Assigned task:
For each line below that includes the word "treatment", make a copy.

[Collection entries]
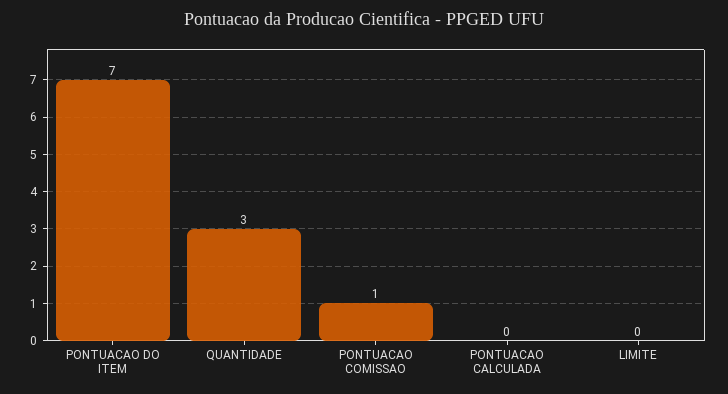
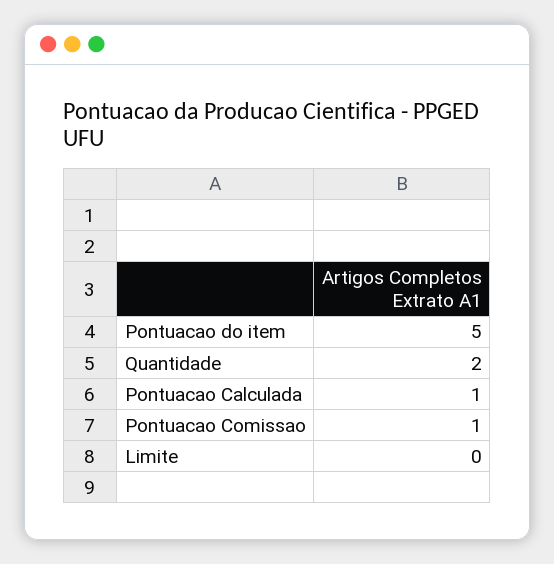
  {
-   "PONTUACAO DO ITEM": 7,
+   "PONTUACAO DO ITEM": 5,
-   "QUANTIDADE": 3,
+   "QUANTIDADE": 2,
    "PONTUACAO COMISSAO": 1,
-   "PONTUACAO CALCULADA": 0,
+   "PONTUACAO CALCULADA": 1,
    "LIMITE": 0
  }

---

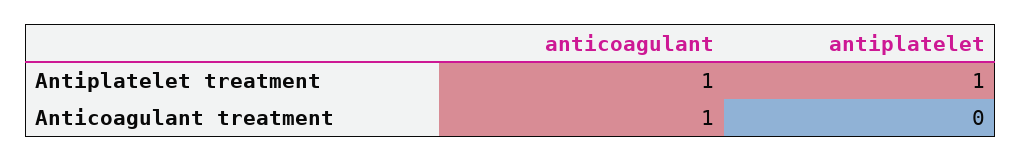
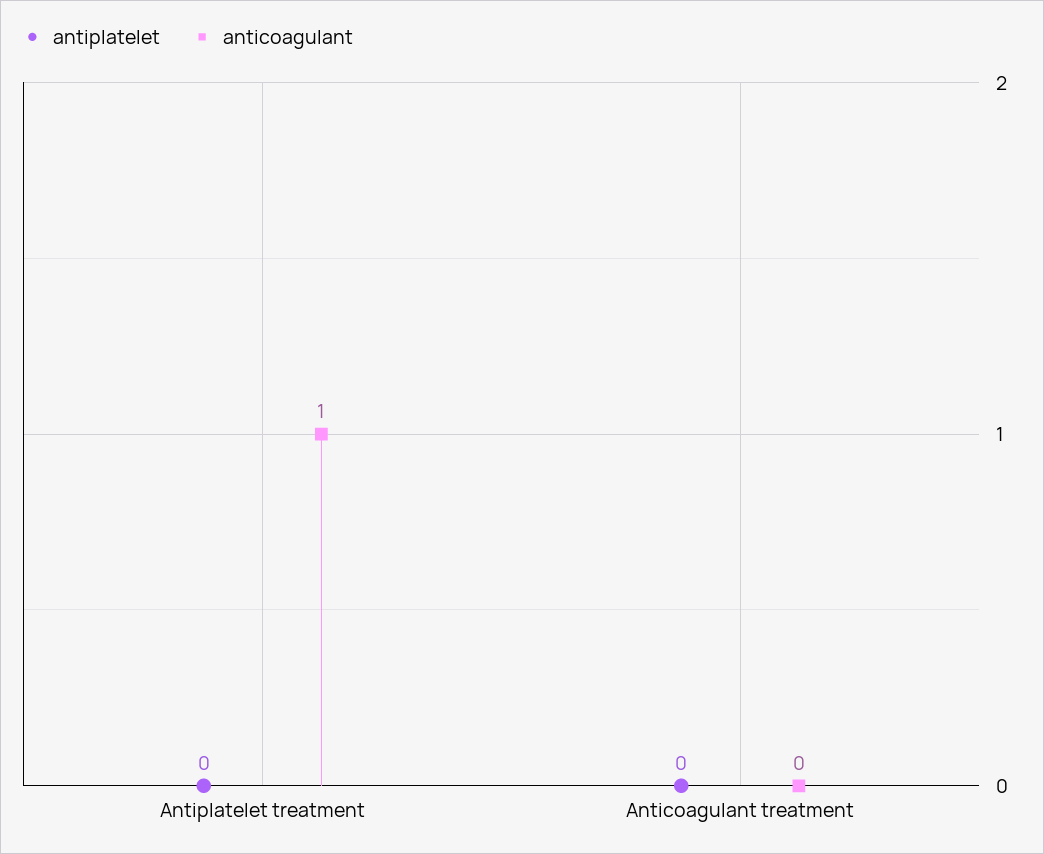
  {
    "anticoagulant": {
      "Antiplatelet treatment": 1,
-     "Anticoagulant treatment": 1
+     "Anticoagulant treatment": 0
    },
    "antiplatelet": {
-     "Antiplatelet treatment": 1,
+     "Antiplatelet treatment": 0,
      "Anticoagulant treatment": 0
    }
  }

Solution for this exercise:
      "Antiplatelet treatment": 1,
-     "Anticoagulant treatment": 1
+     "Anticoagulant treatment": 0
-     "Antiplatelet treatment": 1,
+     "Antiplatelet treatment": 0,
      "Anticoagulant treatment": 0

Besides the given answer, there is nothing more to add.